We just went through the mortgage meltdown where banks were forced and incentivized to make bad loans. Now we have the most economically, and comically, illiterate Senator currently serving come along and tell us that we need to do exactly the same thing with student loans. You would think MA voters would be more sophisticated but history tells us otherwise. They almost always have a walking, talking non sequitur as their representative.

But then again, as a nation, we have the worst ruling class since Roman times.

You know how some congresscritters are damned for representing various private industries? Well, Liz Warren is Academia’s pet Senator,

LukeHandCool | May 10, 2013 at 11:33 am

Putting politics aside,

Bill and Elizabeth make a handsome couple.

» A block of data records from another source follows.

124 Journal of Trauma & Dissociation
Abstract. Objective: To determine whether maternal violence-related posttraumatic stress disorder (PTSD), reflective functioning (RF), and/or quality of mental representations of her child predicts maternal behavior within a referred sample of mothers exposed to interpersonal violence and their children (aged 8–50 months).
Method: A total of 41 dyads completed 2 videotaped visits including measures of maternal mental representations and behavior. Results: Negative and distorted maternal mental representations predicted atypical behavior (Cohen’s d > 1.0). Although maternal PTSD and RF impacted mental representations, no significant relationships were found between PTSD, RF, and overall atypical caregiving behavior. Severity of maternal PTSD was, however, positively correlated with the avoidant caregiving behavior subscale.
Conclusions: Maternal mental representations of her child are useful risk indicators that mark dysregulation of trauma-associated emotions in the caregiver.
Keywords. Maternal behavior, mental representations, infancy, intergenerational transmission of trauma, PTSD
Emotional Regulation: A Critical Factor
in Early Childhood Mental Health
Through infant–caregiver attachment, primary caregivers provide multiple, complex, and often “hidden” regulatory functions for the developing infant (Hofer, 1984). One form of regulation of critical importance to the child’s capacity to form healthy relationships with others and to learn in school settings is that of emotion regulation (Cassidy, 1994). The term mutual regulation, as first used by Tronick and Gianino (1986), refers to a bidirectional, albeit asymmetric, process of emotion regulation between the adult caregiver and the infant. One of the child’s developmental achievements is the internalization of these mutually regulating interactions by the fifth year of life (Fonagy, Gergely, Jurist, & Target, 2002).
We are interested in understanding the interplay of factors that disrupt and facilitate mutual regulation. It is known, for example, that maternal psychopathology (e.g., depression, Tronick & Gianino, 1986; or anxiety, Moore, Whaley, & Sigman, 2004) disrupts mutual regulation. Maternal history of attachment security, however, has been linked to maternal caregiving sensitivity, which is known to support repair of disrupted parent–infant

stevewhitemd | May 10, 2013 at 1:07 pm

Senator Warren is just setting herself up for her 2016 presidential campaign. This will play well to the hard left in the primaries.

Henry Hawkins | May 10, 2013 at 1:54 pm

Students need more than just free tuition. They’ll need free housing, free books, free clothes, free food, and free beer.

But Henry, you say, these students won’t be free, just very low interest and easy to qualify for. Ah, but by providing them, the Dems rope in the college youth vote now, plus many of the parents of the youthful collegiates. Then, 20 years down the road when these students are in their 40s, they’ll forgive the unpaid loans, thereby roping in a lot of now middle agers, and all the while the current incoming students/parents are constantly being set up for entitlement.

It’s a Democrat voter factory, one of many.

Warren says if the fed can loan huge money to banks, why cant they loan money to students. Others here have pointed out that the bank loans are short term and low risk, while the student loans are long term and high risk. But I have an even better answer, dont do either one.